Calogero, el camarero y propietario, se le acercó, alarmado.
– Dottore, ¿qué ocurre?
– Nada, Calò, se me han pasado las ganas de comer.
– No les haga un desprecio a estos entremeses, ¡todo es fresquísimo!
– Lo sé. Y les pido perdón.
– ¿No se encuentra bien?
Se le ocurrió una excusa.
– Pues no sé qué decirte; siento escalofríos, a lo mejor estoy a punto de pillar la gripe.

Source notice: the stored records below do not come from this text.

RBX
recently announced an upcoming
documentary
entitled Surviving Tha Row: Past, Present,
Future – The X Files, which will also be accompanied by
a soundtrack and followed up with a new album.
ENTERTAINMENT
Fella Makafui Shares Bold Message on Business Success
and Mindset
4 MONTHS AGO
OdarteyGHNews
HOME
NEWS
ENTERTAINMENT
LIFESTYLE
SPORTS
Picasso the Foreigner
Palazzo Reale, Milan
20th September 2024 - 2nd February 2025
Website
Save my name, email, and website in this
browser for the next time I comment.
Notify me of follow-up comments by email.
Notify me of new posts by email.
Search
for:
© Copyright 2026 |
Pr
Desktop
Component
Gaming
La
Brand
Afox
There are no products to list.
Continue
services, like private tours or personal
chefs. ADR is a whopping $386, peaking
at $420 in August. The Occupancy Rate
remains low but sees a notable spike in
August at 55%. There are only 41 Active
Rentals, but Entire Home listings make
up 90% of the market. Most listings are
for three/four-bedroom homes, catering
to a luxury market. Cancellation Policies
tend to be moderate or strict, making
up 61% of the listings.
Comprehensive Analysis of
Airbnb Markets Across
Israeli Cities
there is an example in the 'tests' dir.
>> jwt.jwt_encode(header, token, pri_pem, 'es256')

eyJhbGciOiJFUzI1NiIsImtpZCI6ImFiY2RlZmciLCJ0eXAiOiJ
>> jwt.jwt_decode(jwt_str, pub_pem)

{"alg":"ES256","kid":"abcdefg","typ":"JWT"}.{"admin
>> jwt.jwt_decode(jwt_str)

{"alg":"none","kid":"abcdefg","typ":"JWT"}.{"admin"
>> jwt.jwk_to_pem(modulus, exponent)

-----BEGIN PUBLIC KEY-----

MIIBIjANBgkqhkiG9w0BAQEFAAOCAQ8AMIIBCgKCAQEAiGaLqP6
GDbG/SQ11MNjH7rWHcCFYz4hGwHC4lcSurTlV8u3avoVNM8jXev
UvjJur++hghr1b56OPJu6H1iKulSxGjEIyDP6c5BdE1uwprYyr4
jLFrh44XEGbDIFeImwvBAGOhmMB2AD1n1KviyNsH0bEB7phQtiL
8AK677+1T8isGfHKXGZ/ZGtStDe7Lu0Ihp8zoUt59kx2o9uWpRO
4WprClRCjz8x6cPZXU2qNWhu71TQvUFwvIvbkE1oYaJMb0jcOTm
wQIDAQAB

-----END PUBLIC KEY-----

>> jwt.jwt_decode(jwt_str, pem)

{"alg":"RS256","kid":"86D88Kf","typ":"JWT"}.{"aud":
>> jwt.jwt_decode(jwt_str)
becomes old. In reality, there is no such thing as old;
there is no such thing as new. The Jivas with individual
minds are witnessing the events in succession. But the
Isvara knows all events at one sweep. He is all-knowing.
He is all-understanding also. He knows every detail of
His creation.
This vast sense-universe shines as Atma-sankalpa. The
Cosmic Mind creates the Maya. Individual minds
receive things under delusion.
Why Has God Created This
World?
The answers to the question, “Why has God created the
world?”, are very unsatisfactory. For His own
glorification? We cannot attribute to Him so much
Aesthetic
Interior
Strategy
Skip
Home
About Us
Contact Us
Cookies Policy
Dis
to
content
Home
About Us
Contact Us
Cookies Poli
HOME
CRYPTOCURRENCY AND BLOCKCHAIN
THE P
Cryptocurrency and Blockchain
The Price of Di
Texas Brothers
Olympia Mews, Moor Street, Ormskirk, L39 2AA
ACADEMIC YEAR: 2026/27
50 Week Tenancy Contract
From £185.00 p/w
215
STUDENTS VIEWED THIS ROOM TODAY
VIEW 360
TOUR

Salió, esta vez sabiendo muy bien adónde tenía que ir: al pie del faro, a sentarse en aquella roca plana que se había convertido en algo así como la roca del llanto. Se había sentado en ella también la víspera, cuando se le había metido en la cabeza aquel compañero suyo del 68, ¿cómo se llamaba?, ya ni se acordaba. La roca del llanto. Y allí había llorado en serio, un llanto liberador, cuando se enteró de que su padre se estaba muriendo. Ahora regresaba a aquel lugar por culpa del anuncio de un final, por el que no derramaría lágrimas, pero que le dolía profundamente. Un final, sí, no exageraba. No importaba que Mimì hubiera retirado la solicitud de traslado, el caso era que la había presentado.